Tuesday, February 5, 2008

Execution in Port Tobacco

The New York Times is proving to be an interesting source of information about Port Tobacco. The edition of February 10th, 1877, details the capture, arrest, and execution of two men for the murder of John W. Everett. Surprisingly, it was the first execution in Charles County in 52 years.

Mr. Everett was a store clerk who was found bludgeoned in an upper room of a store in Glymont. Several people were immediately arrrested for the crime, but released for lack of evidence. Col. L.W.B. Hutchins of Charlotte Hall took over the case. Soon after, Charles Henry Simpson and Martin Henry were arrested and carried to Leonardtown. They were then removed to Port Tobacco for trial, convicted after 3 days, and sentenced to hang.

Apparently, back in the day, a public execution was a festive occasion. On February 9th, the streets of Port Tobacco were packed with thousands of spectators, anxious to see the hanging. Simpson was described as a "blood-in-the-eye-nigger" and Henry as "not as sharp." The execution was completed by 11:30 am and the bodies buried by 1 pm. The crowds went home.

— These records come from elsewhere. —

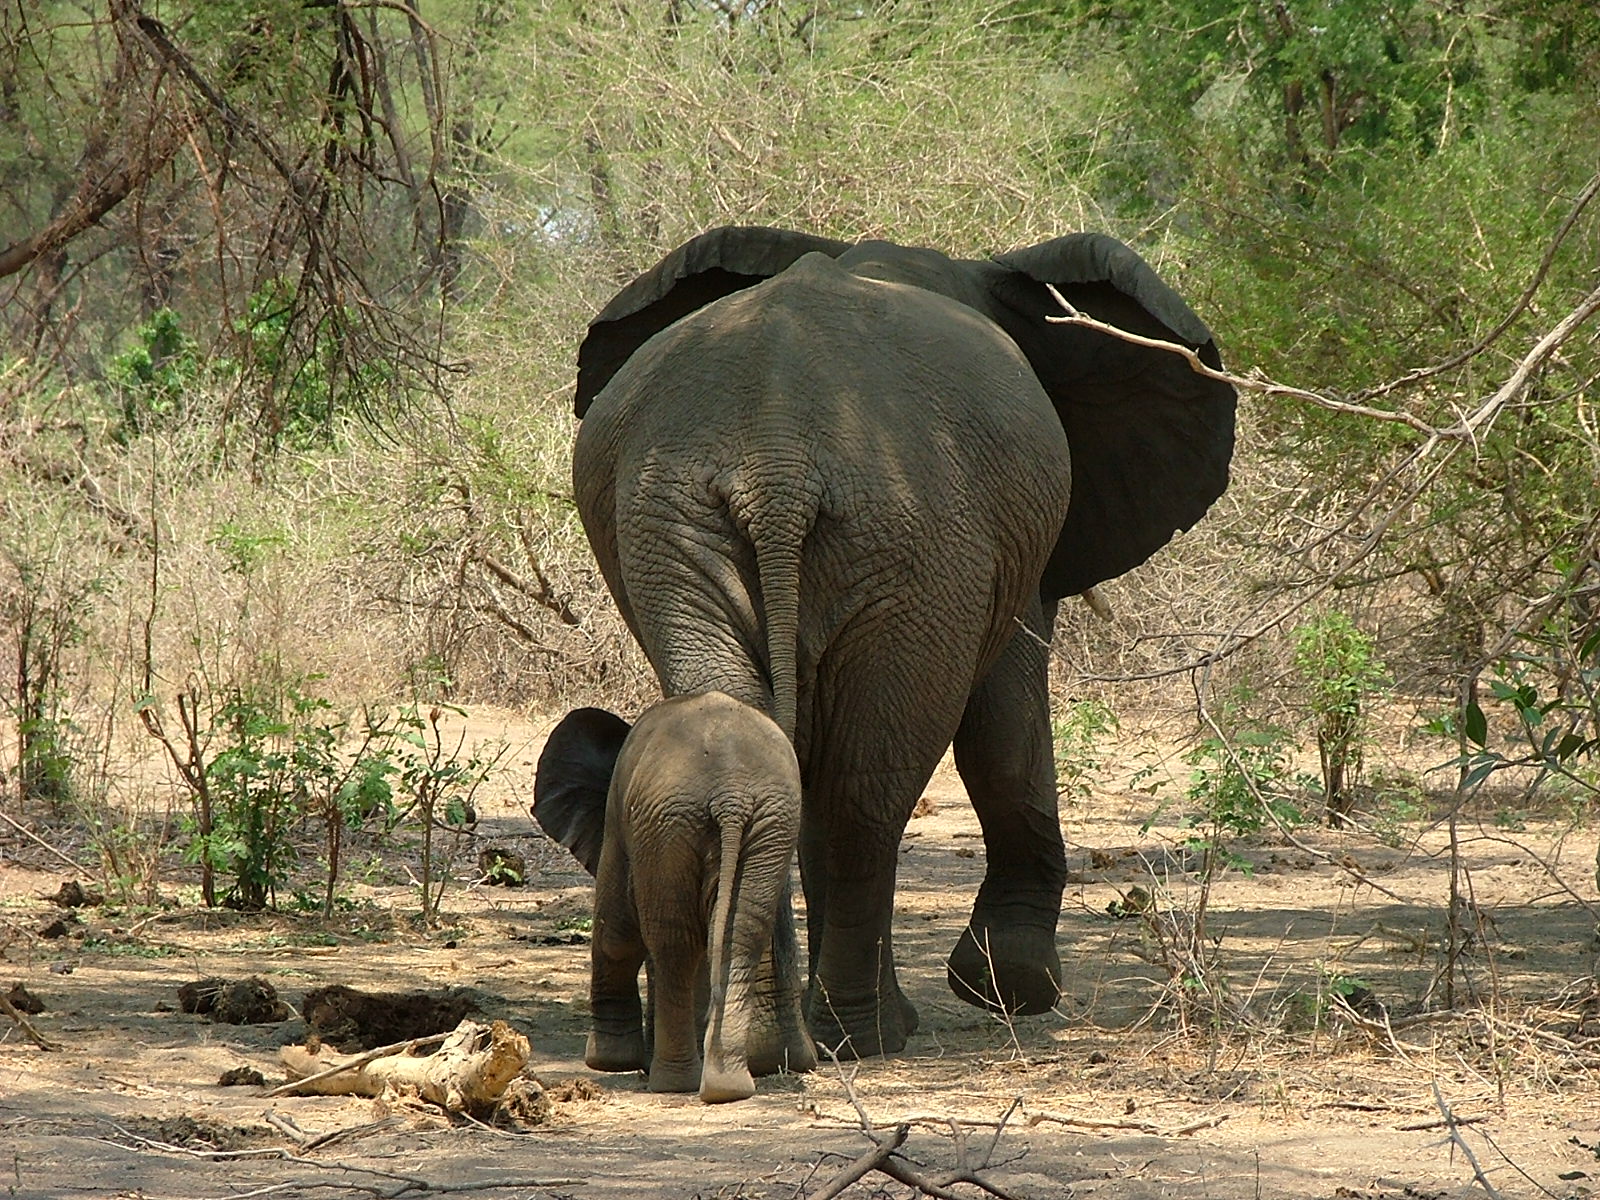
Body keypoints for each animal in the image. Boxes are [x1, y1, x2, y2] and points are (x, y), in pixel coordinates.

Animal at [534, 691, 816, 1102]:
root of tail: (730, 796)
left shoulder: (619, 819)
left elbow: (617, 931)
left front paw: (608, 1061)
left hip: (670, 822)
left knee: (672, 942)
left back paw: (673, 1083)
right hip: (766, 823)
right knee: (737, 936)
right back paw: (725, 1087)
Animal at [564, 224, 1235, 1057]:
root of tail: (778, 463)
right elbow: (1006, 720)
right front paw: (1014, 987)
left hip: (685, 523)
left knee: (765, 751)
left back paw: (770, 1044)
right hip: (911, 535)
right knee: (867, 790)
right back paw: (866, 1034)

As they say in the business: "That's entertainment!"


Jim said...

Scott's posting suggests several questions that bear research:
1. Why did the New York Times, presumably long before they published different editions for different areas, carry stories about Charles County, and did they carry only certain kinds of stories?
2. If only certain kinds of stories, were the editors making some sort of statement about the area and the attitudes or practices of its people, and to whom might those statements have been made?
3. In a professedly Christian nation, and at a time when much was made of religion, why did people all around the country regard executions as entertainment? Surely there were those who decried public executions and executions in general. It would be interesting to hear from them.
4. Regarding the trial itself, what was the evidence against the two men, Charles Henry Simpson and Martin Henry? Were they guilty of the crime, or were they scapegoats?
5. The allusion to the race of at least one, if not both, of the convicts strikes the modern mind as irrelevant to the case. Obviously, the editor didn't think so, which brings me back to question #4.

Scott said...

One thing I neglected to mention in the article is that both men confessed to the crime after their capture.

One thought about the NYT covering these events is perhaps a way of ridiculing Southern culture. Most of the events about Port Tobacco found in the NYT covers troop movement during the Civil War, the Cocking lynching, and the execution. Little else is mentioned.

Jim said...

The confessions are an important part of the story; however, where the rights of the accused are unprotected, confessions should be treated with skepticism and coercion suspected.

I think you are right about Northerners ridiculing Southern culture. What I don't understand--and, admittedly, I've made no effort to study the problem--is why? Is it purely a post-war phenomena, a form of continued aggression?

It might be interesting to contrast local stories as told in local papers with those reported in the Northern press.